Who You Gonna Call? Lice Busters!

by Aaron Notarianni Stephens. 0 Comments

Just when you thought it was safe to share hats with classmates, lice lurk again. Like a horror movie with sequel after sequel of unstoppable monster, lice can be the elementary school equivalent to Freddy Krueger – a reoccurring nightmare for teachers, kids, and parents.

It is apropos that this year’s first resurrection occurred the week of Halloween. The little  vermin just had to resurface the week when kids are prone to sharing clothing items like costumes and masks without a second thought. Many kids will trick-or-treat though their neighborhood streets with open pillow cases ready to be filled with candy.  They might as well be walking around with little lice homes, carrying the pillow pests from their house to mine.

Our family’s first encounter with lice was many years ago.  The infestation brought with it a sense of shame that I feared made us lesser parents than we were. We found solace in the fact that The Center for Disease Control and Prevention’s website clearly says that, “personal hygiene or cleanliness in the home or school has nothing to do with getting head lice.”  Still, the idea of having blood sucking parasites hidden in our children’s hair was not an appealing thought.

Our own lice experience led way to our very vocal opposition to sending kids back to school until they are totally debugged. With this stance, Alicia has earned the reputation as the unofficial lice buster of our kids’ elementary school. The most recent outbreak did not even directly involve our kids (that we know of so far). A parent of a stricken child contacted Alicia asking for her two-kids-already-surviving-elementary-school-wisdom. Alicia called for two plans of action – offense for our friend and defense for our family.

Referring back to The Center of Disease Control website for offense, all household members of an infected person should be checked for nits (lice eggs), nymphs (children lice I halfheartedly joke), and the adult louse. Nits have an incubation period of about one week and an adult louse can live up to thirty days feeding on a person’s head.

Over the counter treatment shampoos are available at neighborhood pharmacies.  It is important to check for FDA approved ingredients such as Pyrethrins combined with piperonyl butoxide or Permethrin.  While these ingredients are like a silver bullet is to a werewolf for the adult louse, they will not kill unhatched nits. For this reason, retreatments are necessary a few days after initial treatments so that newly hatched nymphs can be stopped before they can lay eggs.   The life cycle of the creatures must come to a complete end to irradiate the problem.

Although it is said that head lice do not survive long if they have fallen off a person and cannot feed, I’ve seen enough horror movies to realize that sometimes you cannot keep a bloodsucker down.  For this reason, our family is big on the supplemental treatments to help avoid re-infestation.  Clothing, bed linens, hats, teddy bears, and other items that the infested person wore or used during the two days before treatment should be washed in water at a temperature of 130°F and dried on the high heat cycle. Furniture, carpets, and other flooring should be thoroughly vacuumed incase fallen hairs contain a creature or two.

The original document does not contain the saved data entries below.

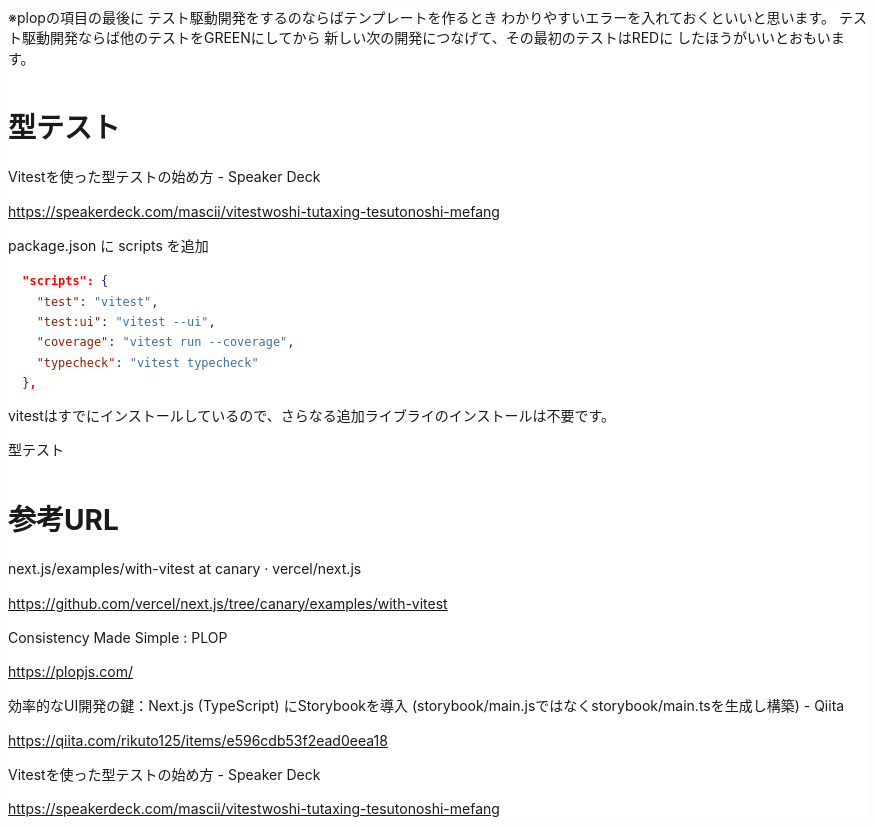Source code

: ※plopの項目の最後に
テスト駆動開発をするのならばテンプレートを作るとき
わかりやすいエラーを入れておくといいと思います。
テスト駆動開発ならば他のテストをGREENにしてから
新しい次の開発につなげて、その最初のテストはREDに
したほうがいいとおもいます。


# 型テスト

Vitestを使った型テストの始め方 - Speaker Deck

https://speakerdeck.com/mascii/vitestwoshi-tutaxing-tesutonoshi-mefang

package.json に scripts を追加

```package.json
  "scripts": {
    "test": "vitest",
    "test:ui": "vitest --ui",
    "coverage": "vitest run --coverage",
    "typecheck": "vitest typecheck"
  },

```

vitestはすでにインストールしているので、さらなる追加ライブライのインストールは不要です。


型テスト












# 参考URL

next.js/examples/with-vitest at canary · vercel/next.js

https://github.com/vercel/next.js/tree/canary/examples/with-vitest

Consistency Made Simple : PLOP

https://plopjs.com/

効率的なUI開発の鍵：Next.js (TypeScript) にStorybookを導入 (storybook/main.jsではなくstorybook/main.tsを生成し構築) - Qiita

https://qiita.com/rikuto125/items/e596cdb53f2ead0eea18

Vitestを使った型テストの始め方 - Speaker Deck

https://speakerdeck.com/mascii/vitestwoshi-tutaxing-tesutonoshi-mefang
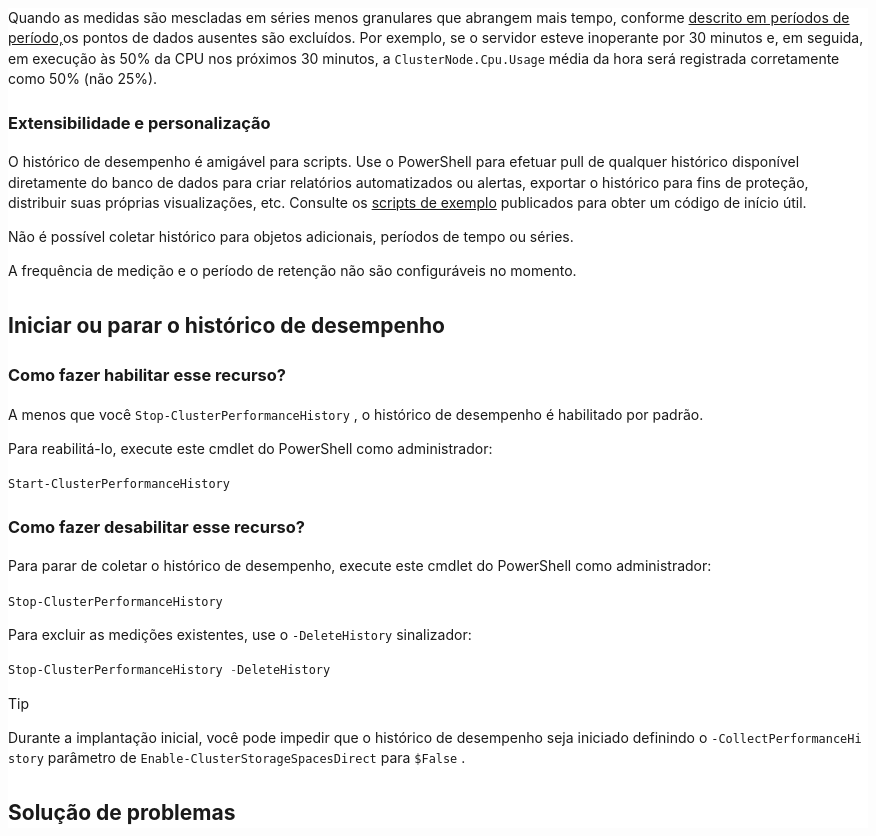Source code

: Quando as medidas são mescladas em séries menos granulares que abrangem mais tempo, conforme [descrito em períodos de período,](#timeframes)os pontos de dados ausentes são excluídos. Por exemplo, se o servidor esteve inoperante por 30 minutos e, em seguida, em execução às 50% da CPU nos próximos 30 minutos, a `ClusterNode.Cpu.Usage` média da hora será registrada corretamente como 50% (não 25%).

### <a name="extensibility-and-customization"></a>Extensibilidade e personalização

O histórico de desempenho é amigável para scripts. Use o PowerShell para efetuar pull de qualquer histórico disponível diretamente do banco de dados para criar relatórios automatizados ou alertas, exportar o histórico para fins de proteção, distribuir suas próprias visualizações, etc. Consulte os [scripts de exemplo](performance-history-scripting.md) publicados para obter um código de início útil.

Não é possível coletar histórico para objetos adicionais, períodos de tempo ou séries.

A frequência de medição e o período de retenção não são configuráveis no momento.

## <a name="start-or-stop-performance-history"></a>Iniciar ou parar o histórico de desempenho

### <a name="how-do-i-enable-this-feature"></a>Como fazer habilitar esse recurso?

A menos que você `Stop-ClusterPerformanceHistory` , o histórico de desempenho é habilitado por padrão.

Para reabilitá-lo, execute este cmdlet do PowerShell como administrador:

```PowerShell
Start-ClusterPerformanceHistory
```

### <a name="how-do-i-disable-this-feature"></a>Como fazer desabilitar esse recurso?

Para parar de coletar o histórico de desempenho, execute este cmdlet do PowerShell como administrador:

```PowerShell
Stop-ClusterPerformanceHistory
```

Para excluir as medições existentes, use o `-DeleteHistory` sinalizador:

```PowerShell
Stop-ClusterPerformanceHistory -DeleteHistory
```

   > [!TIP]
   > Durante a implantação inicial, você pode impedir que o histórico de desempenho seja iniciado definindo o `-CollectPerformanceHistory` parâmetro de `Enable-ClusterStorageSpacesDirect` para `$False` .

## <a name="troubleshooting"></a>Solução de problemas

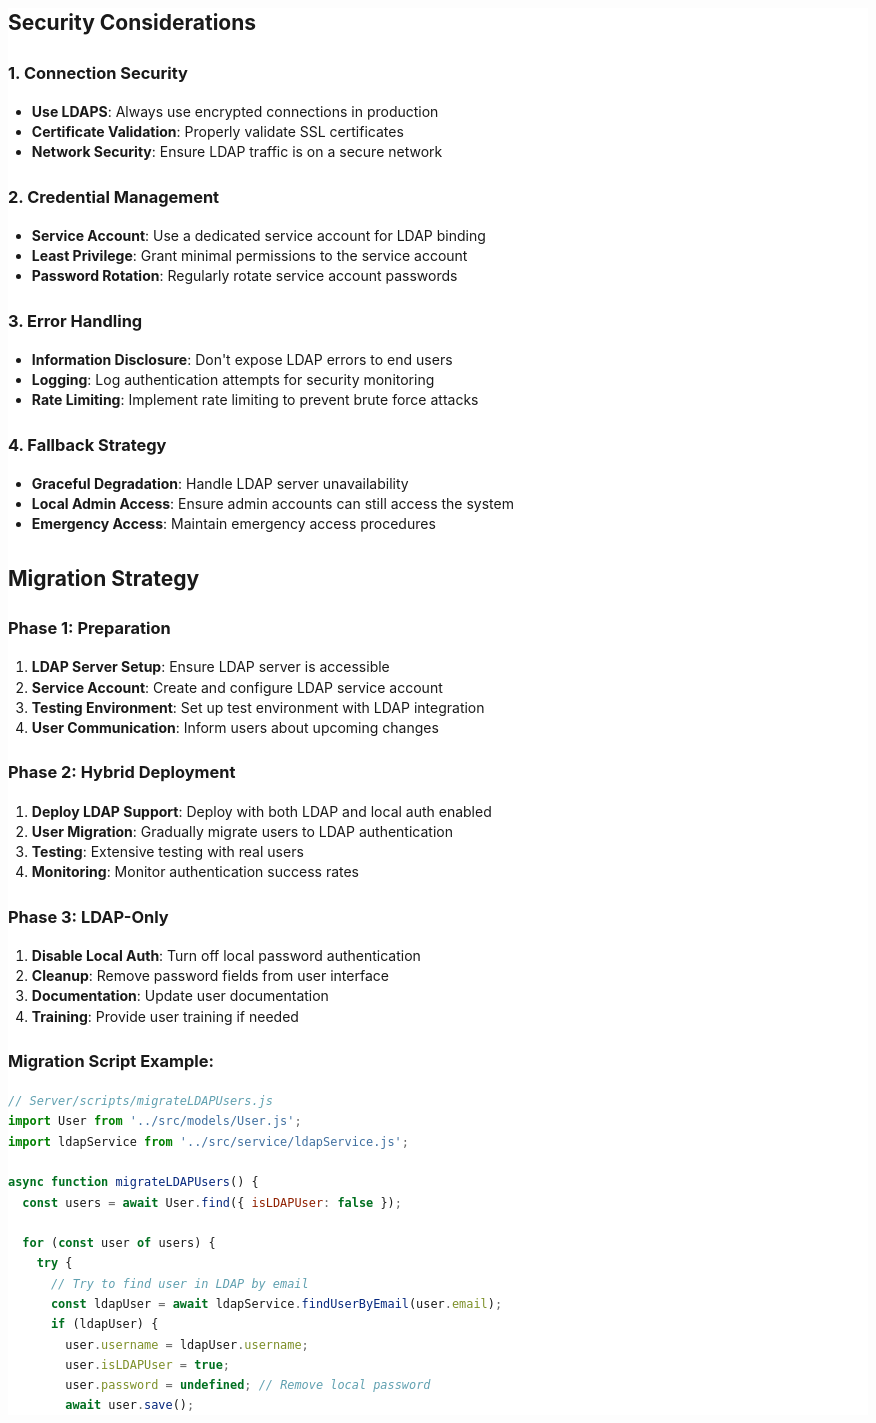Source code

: ## Security Considerations

### 1. Connection Security
- **Use LDAPS**: Always use encrypted connections in production
- **Certificate Validation**: Properly validate SSL certificates
- **Network Security**: Ensure LDAP traffic is on a secure network

### 2. Credential Management
- **Service Account**: Use a dedicated service account for LDAP binding
- **Least Privilege**: Grant minimal permissions to the service account
- **Password Rotation**: Regularly rotate service account passwords

### 3. Error Handling
- **Information Disclosure**: Don't expose LDAP errors to end users
- **Logging**: Log authentication attempts for security monitoring
- **Rate Limiting**: Implement rate limiting to prevent brute force attacks

### 4. Fallback Strategy
- **Graceful Degradation**: Handle LDAP server unavailability
- **Local Admin Access**: Ensure admin accounts can still access the system
- **Emergency Access**: Maintain emergency access procedures

## Migration Strategy

### Phase 1: Preparation
1. **LDAP Server Setup**: Ensure LDAP server is accessible
2. **Service Account**: Create and configure LDAP service account
3. **Testing Environment**: Set up test environment with LDAP integration
4. **User Communication**: Inform users about upcoming changes

### Phase 2: Hybrid Deployment
1. **Deploy LDAP Support**: Deploy with both LDAP and local auth enabled
2. **User Migration**: Gradually migrate users to LDAP authentication
3. **Testing**: Extensive testing with real users
4. **Monitoring**: Monitor authentication success rates

### Phase 3: LDAP-Only
1. **Disable Local Auth**: Turn off local password authentication
2. **Cleanup**: Remove password fields from user interface
3. **Documentation**: Update user documentation
4. **Training**: Provide user training if needed

### Migration Script Example:
```javascript
// Server/scripts/migrateLDAPUsers.js
import User from '../src/models/User.js';
import ldapService from '../src/service/ldapService.js';

async function migrateLDAPUsers() {
  const users = await User.find({ isLDAPUser: false });
  
  for (const user of users) {
    try {
      // Try to find user in LDAP by email
      const ldapUser = await ldapService.findUserByEmail(user.email);
      if (ldapUser) {
        user.username = ldapUser.username;
        user.isLDAPUser = true;
        user.password = undefined; // Remove local password
        await user.save();
```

Our family’s defense included a thorough spot check of all members for nits, nymphs, and lice. It also included asking our friend to be honest of her current situation and informing the school. This way, classmates could be checked, floors and carpets could be vacuumed, and the pillows in the reading area could be washed.

Additionally, we went over some basic lice defense rules with our younger two.  Just like there rules with the mogwai in the movie Gremlins – never get them wet, do not expose them to sunlight, and never feed them after midnight – we have our own set of house rules.  We never share hats. We do not put of heads near the heads of our friends. And we never, ever lay on the giant pillows in the reading area of any classroom.